** Records supplied follows **
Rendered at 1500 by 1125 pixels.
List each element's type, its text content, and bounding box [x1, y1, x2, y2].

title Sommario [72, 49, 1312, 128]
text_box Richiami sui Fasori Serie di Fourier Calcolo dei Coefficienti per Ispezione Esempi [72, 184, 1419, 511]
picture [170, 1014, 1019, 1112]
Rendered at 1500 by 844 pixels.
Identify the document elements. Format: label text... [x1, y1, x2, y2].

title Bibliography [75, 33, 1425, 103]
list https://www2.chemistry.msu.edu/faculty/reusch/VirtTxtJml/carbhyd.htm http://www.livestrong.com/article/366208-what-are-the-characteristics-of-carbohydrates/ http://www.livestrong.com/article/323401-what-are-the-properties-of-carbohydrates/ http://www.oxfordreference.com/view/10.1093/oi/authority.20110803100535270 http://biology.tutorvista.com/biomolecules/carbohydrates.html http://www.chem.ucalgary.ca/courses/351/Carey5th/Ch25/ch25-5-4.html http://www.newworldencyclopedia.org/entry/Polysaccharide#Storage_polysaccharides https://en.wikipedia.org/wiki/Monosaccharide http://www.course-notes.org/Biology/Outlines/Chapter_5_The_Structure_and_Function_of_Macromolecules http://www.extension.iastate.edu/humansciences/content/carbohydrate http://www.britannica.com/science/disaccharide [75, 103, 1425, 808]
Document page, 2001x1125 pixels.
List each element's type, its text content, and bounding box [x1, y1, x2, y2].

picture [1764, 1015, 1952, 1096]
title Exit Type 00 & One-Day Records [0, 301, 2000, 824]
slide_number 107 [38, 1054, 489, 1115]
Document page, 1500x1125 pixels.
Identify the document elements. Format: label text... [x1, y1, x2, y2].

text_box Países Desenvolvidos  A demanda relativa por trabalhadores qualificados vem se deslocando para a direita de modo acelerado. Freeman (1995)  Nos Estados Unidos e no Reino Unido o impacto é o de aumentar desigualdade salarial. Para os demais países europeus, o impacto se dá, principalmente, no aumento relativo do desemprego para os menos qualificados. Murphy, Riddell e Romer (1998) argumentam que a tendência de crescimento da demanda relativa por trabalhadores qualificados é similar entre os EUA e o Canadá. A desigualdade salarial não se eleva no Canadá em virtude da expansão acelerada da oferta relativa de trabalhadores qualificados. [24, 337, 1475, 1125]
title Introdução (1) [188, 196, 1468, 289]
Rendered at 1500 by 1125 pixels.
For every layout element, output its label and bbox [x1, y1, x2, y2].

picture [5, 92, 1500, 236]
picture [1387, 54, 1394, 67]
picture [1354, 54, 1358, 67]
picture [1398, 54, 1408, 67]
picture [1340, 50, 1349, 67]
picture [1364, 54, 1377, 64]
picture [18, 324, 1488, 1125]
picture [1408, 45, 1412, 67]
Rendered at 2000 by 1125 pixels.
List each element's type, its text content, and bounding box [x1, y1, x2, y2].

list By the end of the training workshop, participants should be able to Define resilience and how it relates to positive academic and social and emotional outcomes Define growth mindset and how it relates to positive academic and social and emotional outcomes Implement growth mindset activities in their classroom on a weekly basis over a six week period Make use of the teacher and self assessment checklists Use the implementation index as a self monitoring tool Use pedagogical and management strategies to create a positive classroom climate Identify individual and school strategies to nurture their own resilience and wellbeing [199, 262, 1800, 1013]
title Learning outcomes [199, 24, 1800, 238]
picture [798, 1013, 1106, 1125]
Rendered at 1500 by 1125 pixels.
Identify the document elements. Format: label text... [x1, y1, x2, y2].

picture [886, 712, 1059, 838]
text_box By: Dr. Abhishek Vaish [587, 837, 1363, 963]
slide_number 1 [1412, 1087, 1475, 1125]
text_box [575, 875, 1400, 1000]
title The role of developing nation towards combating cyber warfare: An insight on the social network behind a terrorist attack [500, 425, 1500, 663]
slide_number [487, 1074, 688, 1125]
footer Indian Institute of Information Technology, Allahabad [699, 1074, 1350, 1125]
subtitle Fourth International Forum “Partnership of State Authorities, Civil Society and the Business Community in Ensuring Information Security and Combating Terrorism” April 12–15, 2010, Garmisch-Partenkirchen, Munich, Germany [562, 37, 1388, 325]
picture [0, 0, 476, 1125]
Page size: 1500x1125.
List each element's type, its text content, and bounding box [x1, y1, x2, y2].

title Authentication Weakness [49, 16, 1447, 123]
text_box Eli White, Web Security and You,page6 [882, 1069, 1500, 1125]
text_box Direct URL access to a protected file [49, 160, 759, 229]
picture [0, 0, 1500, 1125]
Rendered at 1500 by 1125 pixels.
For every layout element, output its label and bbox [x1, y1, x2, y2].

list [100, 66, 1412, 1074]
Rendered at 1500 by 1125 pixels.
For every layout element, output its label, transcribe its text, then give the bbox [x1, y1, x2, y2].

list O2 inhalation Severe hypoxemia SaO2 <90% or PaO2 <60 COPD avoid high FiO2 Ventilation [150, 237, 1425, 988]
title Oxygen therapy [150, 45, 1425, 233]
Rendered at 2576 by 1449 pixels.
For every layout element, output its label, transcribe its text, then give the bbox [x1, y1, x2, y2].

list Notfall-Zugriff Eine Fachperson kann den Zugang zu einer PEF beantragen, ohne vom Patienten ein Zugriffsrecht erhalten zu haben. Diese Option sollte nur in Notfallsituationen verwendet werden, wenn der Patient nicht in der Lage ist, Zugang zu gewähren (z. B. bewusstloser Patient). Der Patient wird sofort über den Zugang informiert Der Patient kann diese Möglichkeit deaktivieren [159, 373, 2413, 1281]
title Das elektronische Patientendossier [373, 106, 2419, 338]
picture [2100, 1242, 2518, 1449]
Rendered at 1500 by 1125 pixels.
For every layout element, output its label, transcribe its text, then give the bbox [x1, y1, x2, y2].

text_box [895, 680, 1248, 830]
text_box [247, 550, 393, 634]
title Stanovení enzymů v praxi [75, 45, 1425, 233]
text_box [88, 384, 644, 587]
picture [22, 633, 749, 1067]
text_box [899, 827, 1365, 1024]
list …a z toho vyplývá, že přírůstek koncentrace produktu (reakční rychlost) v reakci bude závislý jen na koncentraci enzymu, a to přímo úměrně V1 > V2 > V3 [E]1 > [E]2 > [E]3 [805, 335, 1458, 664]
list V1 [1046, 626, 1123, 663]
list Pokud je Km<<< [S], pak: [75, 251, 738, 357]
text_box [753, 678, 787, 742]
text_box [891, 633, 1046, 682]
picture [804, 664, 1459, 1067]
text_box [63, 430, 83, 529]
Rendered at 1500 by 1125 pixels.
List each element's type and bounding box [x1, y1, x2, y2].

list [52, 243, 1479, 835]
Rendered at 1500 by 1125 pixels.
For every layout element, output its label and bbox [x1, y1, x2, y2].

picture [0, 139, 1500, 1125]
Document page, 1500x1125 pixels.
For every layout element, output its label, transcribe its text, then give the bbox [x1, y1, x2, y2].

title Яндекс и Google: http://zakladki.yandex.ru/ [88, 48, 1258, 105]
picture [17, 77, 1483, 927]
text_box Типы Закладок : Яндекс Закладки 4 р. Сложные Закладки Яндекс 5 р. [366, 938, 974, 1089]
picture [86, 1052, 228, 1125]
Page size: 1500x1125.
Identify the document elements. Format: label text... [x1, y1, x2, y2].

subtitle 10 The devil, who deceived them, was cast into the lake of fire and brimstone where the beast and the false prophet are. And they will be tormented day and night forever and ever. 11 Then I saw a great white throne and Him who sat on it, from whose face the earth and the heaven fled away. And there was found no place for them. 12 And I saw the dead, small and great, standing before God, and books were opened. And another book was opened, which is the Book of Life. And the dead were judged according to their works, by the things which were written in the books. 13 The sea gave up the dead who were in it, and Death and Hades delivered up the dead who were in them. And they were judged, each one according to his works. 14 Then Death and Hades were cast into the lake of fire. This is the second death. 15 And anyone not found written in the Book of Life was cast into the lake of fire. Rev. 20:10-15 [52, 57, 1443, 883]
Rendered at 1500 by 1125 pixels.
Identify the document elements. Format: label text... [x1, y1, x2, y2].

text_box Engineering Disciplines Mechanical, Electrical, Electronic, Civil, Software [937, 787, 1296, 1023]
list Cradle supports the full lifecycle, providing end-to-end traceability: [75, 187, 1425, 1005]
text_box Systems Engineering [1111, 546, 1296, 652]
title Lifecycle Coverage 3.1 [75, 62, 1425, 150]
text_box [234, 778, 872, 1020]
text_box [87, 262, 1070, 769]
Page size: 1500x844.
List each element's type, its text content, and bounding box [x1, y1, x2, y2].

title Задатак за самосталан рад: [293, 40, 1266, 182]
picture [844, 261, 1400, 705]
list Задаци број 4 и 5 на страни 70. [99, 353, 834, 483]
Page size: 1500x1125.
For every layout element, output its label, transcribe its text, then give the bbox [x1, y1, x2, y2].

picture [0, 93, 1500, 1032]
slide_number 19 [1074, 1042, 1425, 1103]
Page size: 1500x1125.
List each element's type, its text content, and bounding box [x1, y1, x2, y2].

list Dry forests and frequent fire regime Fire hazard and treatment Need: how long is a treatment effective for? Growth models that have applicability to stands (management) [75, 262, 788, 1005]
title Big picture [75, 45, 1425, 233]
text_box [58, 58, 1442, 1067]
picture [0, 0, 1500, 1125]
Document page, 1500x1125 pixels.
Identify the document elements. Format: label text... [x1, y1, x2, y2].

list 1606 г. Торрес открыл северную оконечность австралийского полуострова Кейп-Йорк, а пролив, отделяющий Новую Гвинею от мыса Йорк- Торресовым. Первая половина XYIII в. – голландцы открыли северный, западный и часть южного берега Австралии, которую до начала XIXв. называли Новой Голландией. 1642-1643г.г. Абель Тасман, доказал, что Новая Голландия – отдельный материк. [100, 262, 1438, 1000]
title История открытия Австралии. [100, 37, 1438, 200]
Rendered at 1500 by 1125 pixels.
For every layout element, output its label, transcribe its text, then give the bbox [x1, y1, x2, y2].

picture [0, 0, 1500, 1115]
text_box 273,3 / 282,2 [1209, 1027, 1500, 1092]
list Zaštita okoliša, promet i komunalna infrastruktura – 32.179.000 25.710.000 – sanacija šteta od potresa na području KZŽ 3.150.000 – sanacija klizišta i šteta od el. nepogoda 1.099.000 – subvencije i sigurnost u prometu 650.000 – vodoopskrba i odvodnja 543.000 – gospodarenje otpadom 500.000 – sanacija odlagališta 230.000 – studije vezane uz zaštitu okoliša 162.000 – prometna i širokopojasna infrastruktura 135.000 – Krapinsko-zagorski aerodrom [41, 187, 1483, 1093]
** End of Records supplied **
**What the task asks:**
Return the opening line of the data and every line after it through the line containing "Rendered at 1500 by 844 pixels.", please, exactly as written and with nothing added.

**Task response:**
Rendered at 1500 by 1125 pixels.
List each element's type, its text content, and bounding box [x1, y1, x2, y2].

title Sommario [72, 49, 1312, 128]
text_box Richiami sui Fasori Serie di Fourier Calcolo dei Coefficienti per Ispezione Esempi [72, 184, 1419, 511]
picture [170, 1014, 1019, 1112]
Rendered at 1500 by 844 pixels.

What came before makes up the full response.